If these commands fail with 403, review the permission requirements above. If they succeed but Azure Discovery still fails, check the log output for specific error messages.

## Feature status and roadmap

### ✅ Implemented features

- **Azure RBAC graph** – Role assignments and role definitions are fully enumerated and visualized with principal-to-resource relationship mapping.
- **API hardening** – FastAPI includes pluggable authentication (Azure AD, API key), rate limiting, audit logging, CORS configuration, and API versioning.
- **Scale controls** – Adaptive rate control and intelligent batching automatically handle API throttling and optimize throughput for large tenants.
- **Defender for Cloud** – Security alerts, vulnerability assessments, secure scores, and compliance status are integrated with filtering by severity and status.

### 🔄 Planned features

- **Change tracking** – Persistent storage backend with snapshot diffing to track changes over time.
- **Non-Entra SaaS surfaces** – M365 and Microsoft Purview enumerators for broader coverage beyond Azure and Entra ID.

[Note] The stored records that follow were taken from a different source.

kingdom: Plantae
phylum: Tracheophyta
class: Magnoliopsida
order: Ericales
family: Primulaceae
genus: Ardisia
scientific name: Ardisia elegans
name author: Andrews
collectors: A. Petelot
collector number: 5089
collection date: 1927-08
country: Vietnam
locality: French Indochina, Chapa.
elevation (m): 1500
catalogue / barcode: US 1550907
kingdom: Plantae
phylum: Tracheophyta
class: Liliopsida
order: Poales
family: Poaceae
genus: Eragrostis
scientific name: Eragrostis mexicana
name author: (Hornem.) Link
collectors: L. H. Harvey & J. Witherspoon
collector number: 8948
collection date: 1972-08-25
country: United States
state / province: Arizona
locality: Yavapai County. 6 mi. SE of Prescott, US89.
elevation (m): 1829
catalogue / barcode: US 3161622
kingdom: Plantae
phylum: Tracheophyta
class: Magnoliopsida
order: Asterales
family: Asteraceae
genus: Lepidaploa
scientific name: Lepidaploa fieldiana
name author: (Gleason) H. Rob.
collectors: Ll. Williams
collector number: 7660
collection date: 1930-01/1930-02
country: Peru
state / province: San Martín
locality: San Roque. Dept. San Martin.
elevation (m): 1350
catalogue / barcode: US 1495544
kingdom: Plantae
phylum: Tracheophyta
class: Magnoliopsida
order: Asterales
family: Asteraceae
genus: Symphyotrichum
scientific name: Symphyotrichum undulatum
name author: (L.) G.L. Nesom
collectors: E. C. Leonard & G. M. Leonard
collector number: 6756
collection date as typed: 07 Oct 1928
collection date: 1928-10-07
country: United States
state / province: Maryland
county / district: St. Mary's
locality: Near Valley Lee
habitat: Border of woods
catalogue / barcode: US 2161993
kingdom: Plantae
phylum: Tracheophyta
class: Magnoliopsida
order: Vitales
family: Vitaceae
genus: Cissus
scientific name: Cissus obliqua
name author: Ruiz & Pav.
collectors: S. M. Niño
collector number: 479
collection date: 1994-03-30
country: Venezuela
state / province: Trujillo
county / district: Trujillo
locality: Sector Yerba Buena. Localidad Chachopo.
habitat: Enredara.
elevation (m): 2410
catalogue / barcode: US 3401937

For detailed implementation plans, see [docs/IMPLEMENTATION_ROADMAP.md](docs/IMPLEMENTATION_ROADMAP.md).

## Publishing to PyPI (maintainers)

To publish a new version to PyPI:

1. Bump `version` in `pyproject.toml`.
2. Ensure tests pass: `pip install -e .[dev] && pytest`.
3. Build: `python -m build`.
4. Upload: `twine upload dist/azure-discovery-<version>*` (requires PyPI credentials or token).

The package uses a single top-level package **azure_discovery** to avoid namespace conflicts on install. The console script **azure-discovery** is provided by the `[project.scripts]` entry in `pyproject.toml`.